“Tão correto e tão bonito
O infinito é realmente um dos deuses mais lindos
Sei que às vezes uso palavras repetidas
Mas quais são as palavras que nunca são ditas?”
Ouvir a última frase foi árduo para o casal refém. Embora sentissem dor e agonia intensas, gritavam para que o amigo fosse embora. O advogado, acompanhado por três policiais, pensou que se tratava apenas de um pedido de socorro, pois não conseguiam ouvir claramente devido ao peso da porta de metal.
A porta se abre lentamente, revelando apenas parte da cabeça do sequestrador através de uma pequena fenda, juntamente com sua mão segurando uma arma. Ele percebe que, além dos agentes da lei, a mídia também está no local, filmando, fotografando e cobrindo o caso ao vivo. Como sempre, o sensacionalismo explorando o que antes era uma situação pessoal.
— Eu só solto as vítimas com algumas condições... — avisa o sequestrador. — Primeiro: quero sair imune disso. Segundo: quero que liberem meu visto e passagens aéreas para mim e minha companheira sairmos do país sem consequências legais. Terceiro: o animal de teta aí — aponta para Rodrigo. — fica aqui para garantir que vocês cumpram com tudo isso!
— Você está louco! Não há acordo! — contesta o delegado, soltando um pequeno riso.
— Beleza. — o sequestrador expressa de maneira trivial, abaixando a pistola momentaneamente, mas logo a ergue novamente e atira na cabeça de um dos policiais que estava recostado no carro. — E agora, negociamos?
O corpo cai sem vida. Todos se aproximam para confirmar a morte. Rodrigo conversa com o delegado; pleiteiam. Os reféns continuam implorando para que o delegado recuse, mas isso só aumenta a pressão sobre ele, fazendo-o acreditar que estão sendo torturados. Finalmente, o delegado decide. Caminha com as mãos erguidas em direção ao loiro.
— Por favor, deixe meus amigos saírem... — pede.
— Só depois que eu já tiver você! — puxa-o pelo braço, forçando-o a entrar e fechando a porta novamente.
O delegado soca a porta em desespero e berra, mas é completamente ignorado.
Elaine aparece em meio às sombras, desamarra a ruiva, mas a mantém sob controle com um braço, enquanto com o outro aponta um revólver para sua cabeça.
— Sabia que estava envolvida nisso! — diz o advogado, erguendo o dedo indicador. — Troque-a por mim, por favor...
— Claro! — responde a loira, sorrindo. — Que nada! — atira duas vezes na perna da garota, que cai no chão se contorcendo e urrando de dor.
— Pam!!! — corre na direção da amiga, tentando socorrê-la.
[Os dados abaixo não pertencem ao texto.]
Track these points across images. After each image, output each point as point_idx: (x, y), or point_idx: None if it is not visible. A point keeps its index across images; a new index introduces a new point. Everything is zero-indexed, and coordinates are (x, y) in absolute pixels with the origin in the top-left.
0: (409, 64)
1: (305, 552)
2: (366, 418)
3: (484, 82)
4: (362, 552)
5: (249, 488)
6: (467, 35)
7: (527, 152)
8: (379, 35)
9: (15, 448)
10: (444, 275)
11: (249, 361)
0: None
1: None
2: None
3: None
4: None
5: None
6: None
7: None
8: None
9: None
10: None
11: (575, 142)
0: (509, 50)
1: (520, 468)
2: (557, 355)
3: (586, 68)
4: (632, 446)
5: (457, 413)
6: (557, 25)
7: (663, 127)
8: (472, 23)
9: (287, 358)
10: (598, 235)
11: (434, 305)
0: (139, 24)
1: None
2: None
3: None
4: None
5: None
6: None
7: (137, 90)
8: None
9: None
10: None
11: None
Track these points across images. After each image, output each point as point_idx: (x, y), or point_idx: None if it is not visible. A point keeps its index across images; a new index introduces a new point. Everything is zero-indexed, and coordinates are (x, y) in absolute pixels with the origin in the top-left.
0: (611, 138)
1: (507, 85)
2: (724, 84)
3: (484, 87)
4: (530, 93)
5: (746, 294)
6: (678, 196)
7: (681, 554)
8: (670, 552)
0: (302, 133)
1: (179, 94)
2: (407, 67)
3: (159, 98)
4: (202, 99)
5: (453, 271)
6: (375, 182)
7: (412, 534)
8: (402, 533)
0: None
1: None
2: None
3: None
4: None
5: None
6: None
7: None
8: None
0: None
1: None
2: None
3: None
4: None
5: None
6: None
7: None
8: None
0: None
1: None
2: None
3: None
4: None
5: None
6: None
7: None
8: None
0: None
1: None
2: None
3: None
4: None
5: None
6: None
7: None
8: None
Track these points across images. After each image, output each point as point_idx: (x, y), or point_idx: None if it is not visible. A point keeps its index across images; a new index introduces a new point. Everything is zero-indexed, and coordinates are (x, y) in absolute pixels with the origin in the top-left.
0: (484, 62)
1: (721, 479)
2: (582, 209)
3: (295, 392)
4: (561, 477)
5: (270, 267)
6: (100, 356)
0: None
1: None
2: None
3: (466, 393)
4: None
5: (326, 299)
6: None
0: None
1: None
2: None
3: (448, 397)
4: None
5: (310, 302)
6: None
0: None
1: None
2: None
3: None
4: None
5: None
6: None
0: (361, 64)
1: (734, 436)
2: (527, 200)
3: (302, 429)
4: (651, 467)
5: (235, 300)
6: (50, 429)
Olha para Thiago, que bate os pés no chão, serpenteando e gemendo. — Isso já vai acabar, meus amigos. Vai ficar tudo bem, eu prometo! — assegura, alternando o olhar entre eles.
No entanto, assim que termina de oferecer essas palavras de conforto, sente uma dor insuportável nas costas. Ao virar o rosto para trás, ainda amparando a cabeça da ruiva, vê Elaine com um sorriso vitorioso e sádico, apontando a pistola em sua direção.
Lágrimas caem involuntariamente de seus olhos. Nunca imaginara tamanha dor. É algo tão intenso, mais do que pode suportar. Então, se deita de lado no chão, com a visão começando a turvar.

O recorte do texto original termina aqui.